You’re not going to get anything done with the nagging feeling in your head when you see a notification , so might as well check it out . But don’t stick around forever. One good strategy is to note the amount of time you need to go through the newsfeed (about 7 minutes) and make it a point to log out once you’re done.


So you’ve realized you have a problem and want to do something about it. To help you get started, you can download the app called Quality Time (it’s free) which calculates the amount of time you’re spending on a particular app and notifies you when you’re above the threshold. (You can adjust the threshold anytime you want). Guaranteed, this app will not be your best friend straight off but, in time, you’ll realize what a blessing it is.

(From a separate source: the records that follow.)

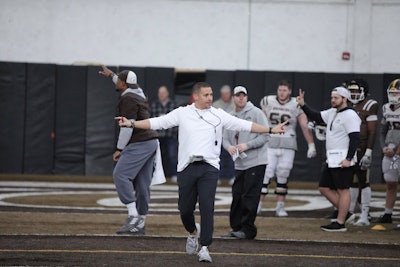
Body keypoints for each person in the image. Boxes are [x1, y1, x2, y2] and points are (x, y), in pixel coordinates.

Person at [115, 82, 287, 263]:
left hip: (209, 168)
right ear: (196, 97)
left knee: (207, 207)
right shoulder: (183, 113)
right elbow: (158, 122)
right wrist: (132, 123)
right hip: (187, 168)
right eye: (206, 95)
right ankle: (192, 232)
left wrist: (271, 129)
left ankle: (205, 247)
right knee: (185, 210)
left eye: (211, 94)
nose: (210, 98)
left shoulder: (219, 115)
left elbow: (245, 125)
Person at [98, 65, 159, 235]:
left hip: (139, 141)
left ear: (124, 84)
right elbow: (124, 82)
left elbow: (127, 127)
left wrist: (119, 149)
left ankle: (133, 217)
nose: (116, 83)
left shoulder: (127, 99)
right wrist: (111, 75)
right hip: (151, 141)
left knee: (120, 175)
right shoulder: (138, 92)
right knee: (142, 184)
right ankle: (140, 222)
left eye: (119, 81)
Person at [297, 86, 360, 232]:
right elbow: (316, 116)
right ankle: (346, 213)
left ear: (345, 99)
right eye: (332, 97)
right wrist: (303, 105)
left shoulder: (350, 115)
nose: (333, 100)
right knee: (324, 187)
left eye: (336, 98)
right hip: (332, 158)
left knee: (343, 189)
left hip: (343, 159)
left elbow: (355, 138)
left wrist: (348, 158)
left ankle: (340, 222)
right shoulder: (333, 112)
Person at [258, 80, 316, 217]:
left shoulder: (296, 103)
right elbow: (260, 120)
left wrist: (311, 144)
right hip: (270, 141)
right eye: (280, 90)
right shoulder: (267, 101)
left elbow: (304, 124)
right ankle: (258, 204)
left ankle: (280, 206)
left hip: (288, 142)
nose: (281, 93)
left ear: (289, 91)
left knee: (283, 172)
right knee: (267, 172)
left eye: (284, 90)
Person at [221, 86, 269, 239]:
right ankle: (236, 227)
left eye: (243, 95)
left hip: (256, 161)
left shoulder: (255, 113)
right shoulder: (230, 115)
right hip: (239, 163)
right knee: (237, 194)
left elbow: (265, 135)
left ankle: (248, 229)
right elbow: (224, 138)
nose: (241, 98)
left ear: (247, 97)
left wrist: (247, 145)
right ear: (233, 98)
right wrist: (229, 147)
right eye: (238, 95)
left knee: (250, 195)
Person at [344, 79, 379, 226]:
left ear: (364, 92)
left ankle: (365, 215)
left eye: (357, 91)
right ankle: (350, 212)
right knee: (351, 181)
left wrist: (368, 152)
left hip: (362, 147)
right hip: (349, 147)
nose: (354, 94)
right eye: (351, 91)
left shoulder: (370, 105)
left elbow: (371, 132)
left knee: (363, 181)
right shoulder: (347, 105)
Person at [377, 78, 400, 225]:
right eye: (392, 92)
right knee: (390, 183)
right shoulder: (386, 108)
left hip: (398, 150)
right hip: (390, 148)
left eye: (396, 93)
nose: (393, 95)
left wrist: (397, 150)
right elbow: (382, 131)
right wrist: (383, 147)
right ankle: (387, 213)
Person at [150, 86, 178, 183]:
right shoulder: (154, 105)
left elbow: (177, 121)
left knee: (172, 156)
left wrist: (174, 132)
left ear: (167, 94)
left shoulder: (173, 105)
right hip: (158, 136)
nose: (161, 95)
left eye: (163, 93)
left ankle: (175, 175)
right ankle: (154, 175)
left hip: (170, 136)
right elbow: (152, 120)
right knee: (156, 156)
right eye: (159, 93)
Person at [212, 85, 235, 185]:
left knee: (232, 158)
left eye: (227, 94)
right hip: (219, 136)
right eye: (223, 94)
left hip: (232, 136)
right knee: (217, 157)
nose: (225, 96)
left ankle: (232, 176)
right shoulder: (216, 105)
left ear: (230, 94)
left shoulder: (235, 104)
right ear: (221, 94)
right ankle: (217, 177)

Now this is hard. If you have trouble concentrating, a notification alert will probably make it worse. Do the impossible, unsubscribe. It doesn’t mean you won’t be notified if someone comments on your post. It means, you won’t be notified on your homescreen, i.e, you have to log into the app to see the notification. If you use your laptop more than your phone, be sure to  logout after using a website as well. And close the damn tab. Decreasing social media access will make it easier for you to disengage, specially when you have important work to do.

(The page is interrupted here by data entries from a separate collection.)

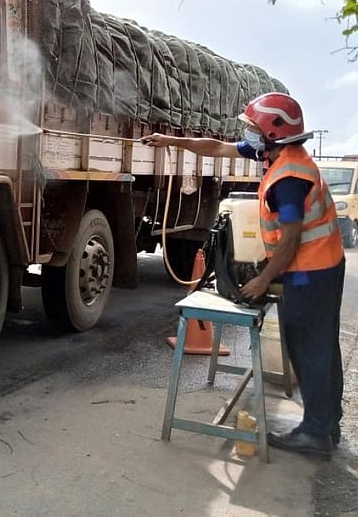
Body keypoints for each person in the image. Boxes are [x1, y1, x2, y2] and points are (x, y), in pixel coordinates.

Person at [141, 92, 346, 459]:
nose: (247, 133)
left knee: (310, 345)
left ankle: (316, 433)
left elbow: (292, 236)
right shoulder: (277, 154)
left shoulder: (289, 177)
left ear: (272, 131)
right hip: (318, 266)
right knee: (321, 344)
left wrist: (264, 280)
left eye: (253, 127)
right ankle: (327, 422)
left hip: (311, 272)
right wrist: (171, 141)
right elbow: (217, 148)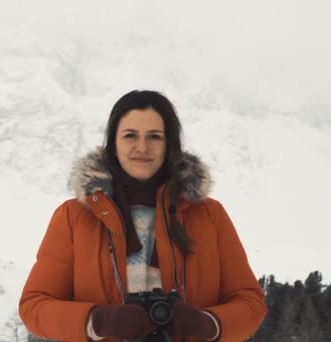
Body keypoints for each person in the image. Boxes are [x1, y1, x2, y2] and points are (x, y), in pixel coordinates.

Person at [18, 90, 266, 342]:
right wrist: (98, 321)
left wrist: (208, 324)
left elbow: (249, 302)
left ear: (169, 144)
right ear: (113, 143)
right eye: (130, 136)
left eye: (155, 137)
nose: (142, 147)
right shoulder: (74, 217)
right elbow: (34, 306)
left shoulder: (210, 216)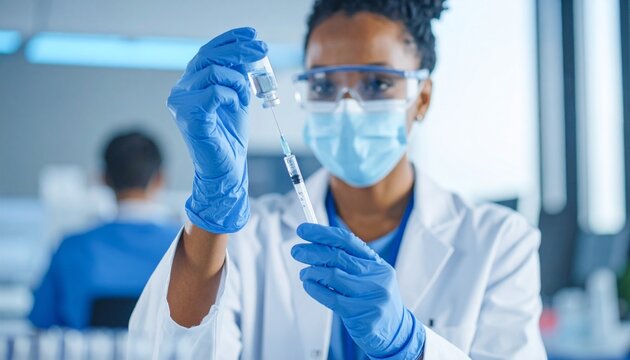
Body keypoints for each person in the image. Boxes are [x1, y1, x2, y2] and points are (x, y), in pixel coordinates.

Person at [130, 0, 546, 358]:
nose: (347, 107)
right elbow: (166, 352)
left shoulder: (500, 243)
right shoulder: (250, 237)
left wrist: (412, 347)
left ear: (422, 97)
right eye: (325, 85)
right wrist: (212, 207)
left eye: (378, 83)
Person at [29, 130, 180, 329]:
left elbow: (41, 321)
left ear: (104, 178)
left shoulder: (71, 248)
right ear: (161, 178)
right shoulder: (186, 247)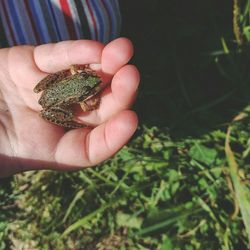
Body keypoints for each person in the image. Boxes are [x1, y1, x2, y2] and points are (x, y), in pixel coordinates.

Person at [0, 0, 139, 177]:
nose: (95, 82)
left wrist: (79, 76)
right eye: (90, 90)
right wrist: (94, 103)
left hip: (49, 92)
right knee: (72, 117)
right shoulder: (83, 95)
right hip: (52, 103)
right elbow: (87, 106)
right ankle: (72, 123)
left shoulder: (78, 77)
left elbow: (73, 69)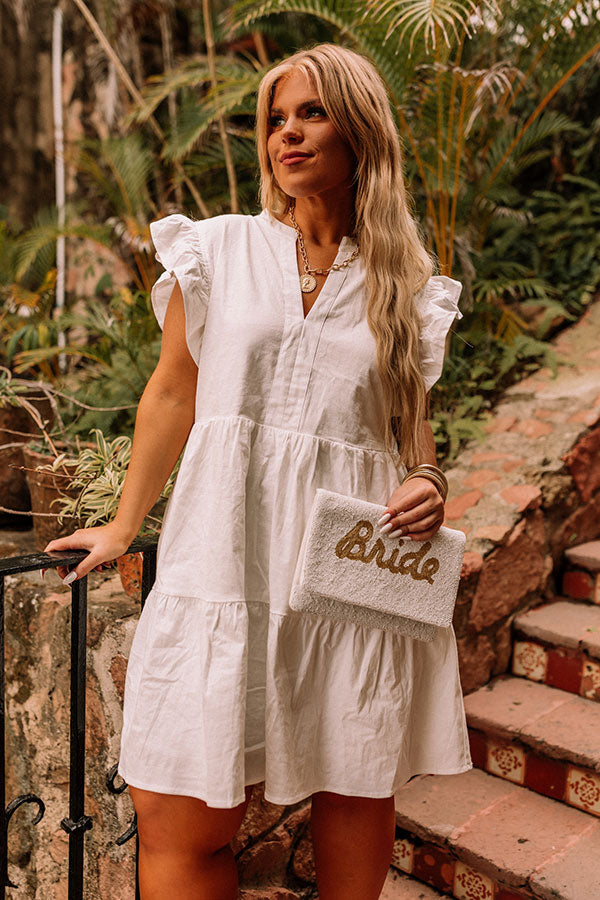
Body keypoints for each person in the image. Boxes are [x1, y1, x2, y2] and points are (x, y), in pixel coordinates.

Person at [43, 43, 472, 900]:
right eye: (275, 118)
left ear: (361, 129)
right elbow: (172, 393)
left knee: (354, 786)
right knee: (176, 824)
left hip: (345, 577)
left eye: (310, 112)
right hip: (221, 558)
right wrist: (127, 523)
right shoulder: (221, 249)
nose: (287, 133)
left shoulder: (406, 284)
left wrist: (428, 480)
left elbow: (412, 434)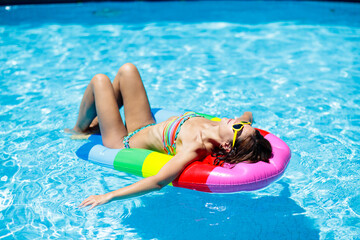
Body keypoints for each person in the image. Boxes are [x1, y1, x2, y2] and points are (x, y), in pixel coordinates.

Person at [67, 63, 272, 210]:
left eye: (238, 127)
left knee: (100, 80)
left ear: (227, 146)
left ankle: (80, 129)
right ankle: (102, 117)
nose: (237, 121)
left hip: (122, 141)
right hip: (144, 126)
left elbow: (157, 182)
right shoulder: (222, 124)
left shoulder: (194, 147)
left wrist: (108, 196)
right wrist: (248, 119)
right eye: (241, 124)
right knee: (128, 70)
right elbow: (247, 116)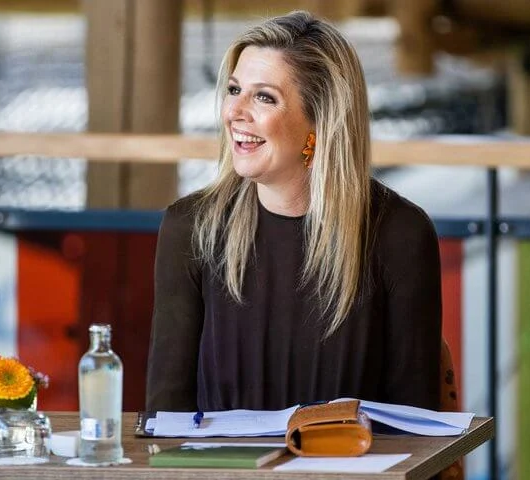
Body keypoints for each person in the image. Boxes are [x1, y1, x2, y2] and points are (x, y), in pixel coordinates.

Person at [145, 11, 441, 413]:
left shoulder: (399, 233)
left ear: (320, 123)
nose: (235, 112)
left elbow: (416, 424)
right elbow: (167, 418)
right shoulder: (190, 226)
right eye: (234, 90)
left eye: (264, 97)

A little help from Psychology

FoMO is not just an internet phenomenon. Research is being undertaken to study its effects on human subjects (us, lol, we’re the guinea pig generation) but it has already been established that the effects are more negative than good. Anxiety, Adult ADHD, Addiction,sleep deprivation –  there are a lot of side-effects to digital culture. Psychology Today has posted extensively about it . If you think you’re suffering from a serious problem , check out these articles to assess where you stand. Seek help, if needs be.

Reality Check

Most importantly, remember what is being posted on social media is more about projecting an image than depicting reality. Social media shows you the best part of someone’s life, not their real problems. Memes are a great way to take your mind off things, but they provide temporary relief. And retweets are not a measure of your self-worth. Disengaging from the virtual reality is important. Keep your phone away for a few hours each day. Take a walk, meet up with your friend or talk to your parents, cook (without posting about it on instagram), read a book, or meditate.

We are the digital generation. It’s next to impossible to go back to the Stone Age of no smartphones (unless there’s an alien invasion that wipes off all virtual data). We are bombarded with information all day and we love it! But when it interferes with work, make sure to apply these tips so that you’re not overwhelmed. Let’s be in love with social media, but not controlled by it.